_Çalışmanın amacı_
Aşağıdaki glasnost ve perestroyka metnine bakın. Glasnost ile perestroyka arasına mesafe konulmaya başlanmasıyla birlikte anılan gelişmeleri tek tek yazın.

_Çalışma metni_
====

Bir yedinci kritik yanılgı ise, yine troçkizmin katkısı olarak gündeme giren, glasnost ile perestroyka arasındaki ayrımdır. Sürecin başlarında bürokrasinin iç sorunu olarak değerlendirilen reformların ekonomik ve siyasal yönleri arasında bir ayrım yapılmaya gerek duyulmuyordu. 1989 yazında bu yönde artık eskimeye iyiden iyiye yüz tutmuş bir anlatıma göre glasnost “aslında ‘perestroyka’nın bir makyajı”idi. 30 Gelişmelerin “taraf olma” eğilimini zorlaması, piyasacı ve restorasyoncu motiflerin perestroyka çerçevesinde giderek açığa çıkması, öte yandan komünist partilerin iktidar tekellerinin kalkmaya başlaması ve bu arada çeşitli siyasal partilerin doğmasıyla birlikte glasnost ile perestroyka arasına bir mesafe konulmaya başlandı. Bu yeni yoruma göre perestroyka işçi sınıfının sosyalizm yönündeki iktisadi kazanımlarını tehdit ediyor, oysa glasnost kitle dinamizmine alan açarak, belki de içlerinde devrimci, sosyalist vs. nitelikler atfedilebileceklerin de bulunacağı partilerin kurulmasına olanak veriyordu. Gerici perestroykaya karşı, ilerici glasnost…
Tüm yaşananlar bu iki düzlemi birbirlerinden fazlaca uzaklaştıramayacağımızı kanıtlamış olmalı. Perestroykanın işletmelere belirli bir sınırın ötesinde özerklik sunması, verimliliği arttırmanın yolu olarak görülen piyasa ilişkilerinin yaygınlaşması, ekonomik işleyişe motivasyon, tercihlere rasyonalite katması için dünya kapitalizmiyle rekabete açılınması… Tüm bunlar glasnostu “proleter özgürlük ve demokrasi”nin dışına taşır. Bu ögelerle birlikte olduğunda siyasal liberalizmdir glasnost. Siyasal liberalizm ise, örneğin işten çıkarma özgürlüğünü ve işsiz kalma özgürlüğünü, karaborsa özgürlüğünü ve daha pek çok çeşit dejenerasyon özgürlüğünü getirecektir.

====

_Verilen malzeme_

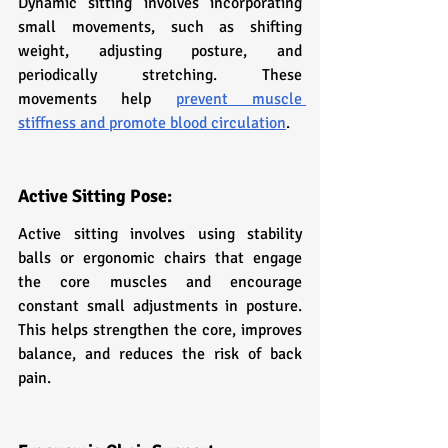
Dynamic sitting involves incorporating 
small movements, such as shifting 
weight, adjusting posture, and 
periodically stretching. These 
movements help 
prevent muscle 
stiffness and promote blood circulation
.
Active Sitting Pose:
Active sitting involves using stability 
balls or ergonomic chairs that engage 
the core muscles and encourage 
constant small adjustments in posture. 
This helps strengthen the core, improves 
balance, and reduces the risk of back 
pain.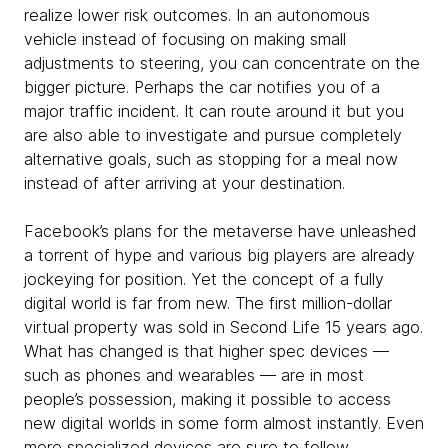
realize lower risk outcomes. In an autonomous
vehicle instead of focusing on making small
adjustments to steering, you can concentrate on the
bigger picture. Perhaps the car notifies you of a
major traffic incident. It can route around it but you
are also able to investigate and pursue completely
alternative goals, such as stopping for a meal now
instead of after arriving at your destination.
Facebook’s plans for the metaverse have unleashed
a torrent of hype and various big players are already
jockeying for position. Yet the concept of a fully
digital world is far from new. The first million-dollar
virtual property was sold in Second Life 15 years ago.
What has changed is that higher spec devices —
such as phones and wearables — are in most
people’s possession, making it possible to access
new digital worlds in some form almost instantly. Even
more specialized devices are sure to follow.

====

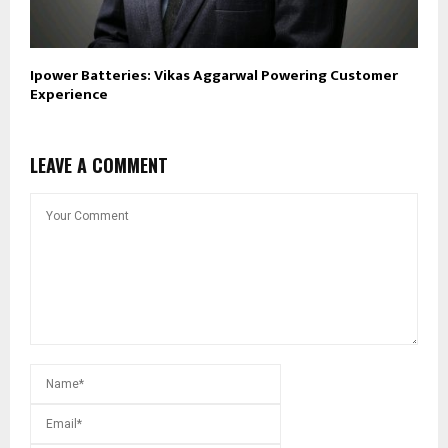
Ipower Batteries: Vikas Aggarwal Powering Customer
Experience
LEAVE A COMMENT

====

_Çalışmanın cevabı_
- Gelişmelerin "taraf olma" eğilimini zorlaması
- Piyasacı ve restorasyoncu motiflerin perestroyka çerçevesinde giderek açığa çıkması
- Komünist partilerin iktidar tekellerinin kalkmaya başlaması
- Çeşitli siyasal partilerin doğması